__WHAT TO DO__. Line filter on the word "values": copy each matching line from the entries.

++++ MATERIAL FOR THIS EXERCISE ++++

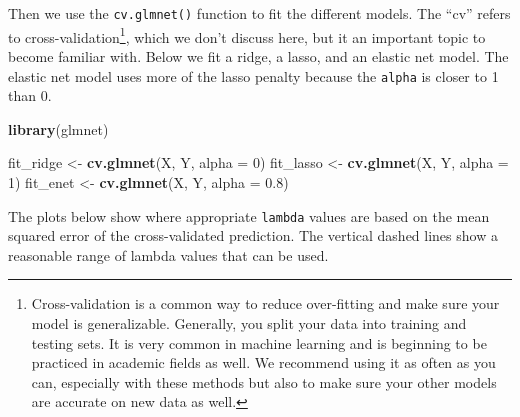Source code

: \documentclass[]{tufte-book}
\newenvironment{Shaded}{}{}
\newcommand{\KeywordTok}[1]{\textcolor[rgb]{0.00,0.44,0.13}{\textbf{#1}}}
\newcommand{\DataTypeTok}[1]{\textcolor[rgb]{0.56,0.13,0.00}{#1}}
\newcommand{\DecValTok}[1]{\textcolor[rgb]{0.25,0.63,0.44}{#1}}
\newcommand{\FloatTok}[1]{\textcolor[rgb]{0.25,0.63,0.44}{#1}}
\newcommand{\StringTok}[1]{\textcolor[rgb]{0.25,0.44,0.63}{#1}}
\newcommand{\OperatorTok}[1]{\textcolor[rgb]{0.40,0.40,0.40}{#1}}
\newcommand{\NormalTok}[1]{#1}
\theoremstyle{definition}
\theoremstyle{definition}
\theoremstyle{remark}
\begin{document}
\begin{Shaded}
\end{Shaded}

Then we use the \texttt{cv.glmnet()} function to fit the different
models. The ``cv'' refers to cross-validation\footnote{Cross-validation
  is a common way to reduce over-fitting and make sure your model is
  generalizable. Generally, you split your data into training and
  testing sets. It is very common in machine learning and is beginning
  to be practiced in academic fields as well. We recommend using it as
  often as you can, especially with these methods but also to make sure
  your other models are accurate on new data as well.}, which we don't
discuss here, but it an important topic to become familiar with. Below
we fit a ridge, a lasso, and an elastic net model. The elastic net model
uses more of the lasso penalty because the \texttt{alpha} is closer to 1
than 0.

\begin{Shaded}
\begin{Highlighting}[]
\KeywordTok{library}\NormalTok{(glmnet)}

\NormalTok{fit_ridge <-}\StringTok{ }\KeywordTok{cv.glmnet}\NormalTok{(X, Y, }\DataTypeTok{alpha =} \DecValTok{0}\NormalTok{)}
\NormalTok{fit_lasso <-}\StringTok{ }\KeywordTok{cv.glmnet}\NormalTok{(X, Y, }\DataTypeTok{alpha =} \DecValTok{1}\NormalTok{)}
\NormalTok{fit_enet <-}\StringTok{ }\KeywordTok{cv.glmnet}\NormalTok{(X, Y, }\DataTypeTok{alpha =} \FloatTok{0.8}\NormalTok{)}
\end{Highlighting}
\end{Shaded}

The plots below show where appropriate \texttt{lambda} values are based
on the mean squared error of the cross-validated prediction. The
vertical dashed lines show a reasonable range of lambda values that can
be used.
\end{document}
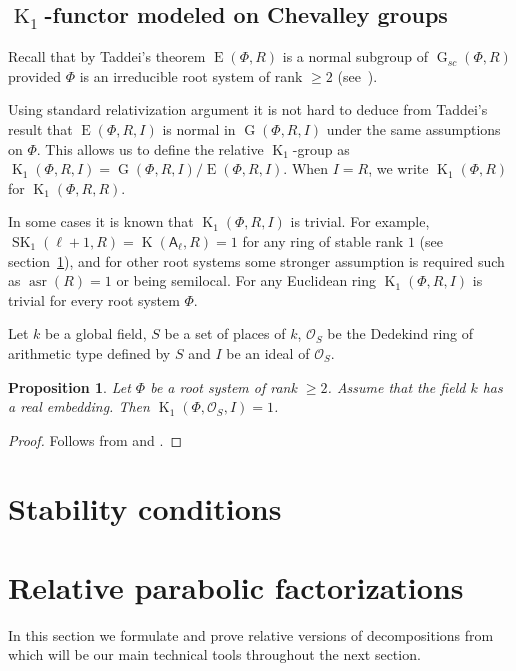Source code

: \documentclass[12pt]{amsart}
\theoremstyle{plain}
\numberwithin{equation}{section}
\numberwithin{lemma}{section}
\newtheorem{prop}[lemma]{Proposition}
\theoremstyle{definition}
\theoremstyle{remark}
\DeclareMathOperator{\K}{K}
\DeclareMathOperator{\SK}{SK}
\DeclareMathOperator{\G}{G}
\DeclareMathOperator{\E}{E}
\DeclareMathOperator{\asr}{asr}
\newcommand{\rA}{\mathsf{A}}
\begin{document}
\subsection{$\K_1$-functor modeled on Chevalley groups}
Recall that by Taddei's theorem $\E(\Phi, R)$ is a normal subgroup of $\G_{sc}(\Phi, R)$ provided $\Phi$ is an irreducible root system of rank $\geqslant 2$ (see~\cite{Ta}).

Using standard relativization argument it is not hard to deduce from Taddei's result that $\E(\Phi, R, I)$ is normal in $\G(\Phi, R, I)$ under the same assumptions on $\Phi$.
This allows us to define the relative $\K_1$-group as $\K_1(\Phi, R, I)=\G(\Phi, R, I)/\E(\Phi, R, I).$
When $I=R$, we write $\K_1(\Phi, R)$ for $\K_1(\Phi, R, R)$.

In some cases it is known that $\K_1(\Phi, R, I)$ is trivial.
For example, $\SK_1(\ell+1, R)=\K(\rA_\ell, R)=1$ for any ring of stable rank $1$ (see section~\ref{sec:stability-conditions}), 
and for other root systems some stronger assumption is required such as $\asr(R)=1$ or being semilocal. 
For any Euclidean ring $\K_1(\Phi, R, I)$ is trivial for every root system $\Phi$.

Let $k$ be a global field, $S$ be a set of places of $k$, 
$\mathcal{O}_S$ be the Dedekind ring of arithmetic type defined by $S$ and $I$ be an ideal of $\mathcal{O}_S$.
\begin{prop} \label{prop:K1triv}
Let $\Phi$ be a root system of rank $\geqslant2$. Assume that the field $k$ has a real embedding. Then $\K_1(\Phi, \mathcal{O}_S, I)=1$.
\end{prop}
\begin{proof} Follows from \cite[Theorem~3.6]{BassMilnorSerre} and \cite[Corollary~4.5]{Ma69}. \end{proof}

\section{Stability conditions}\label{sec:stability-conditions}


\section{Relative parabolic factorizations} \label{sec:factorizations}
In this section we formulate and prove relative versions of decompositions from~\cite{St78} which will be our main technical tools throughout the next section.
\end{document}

++++

__ANSWER BOX__.
The plots below show where appropriate \texttt{lambda} values are based
vertical dashed lines show a reasonable range of lambda values that can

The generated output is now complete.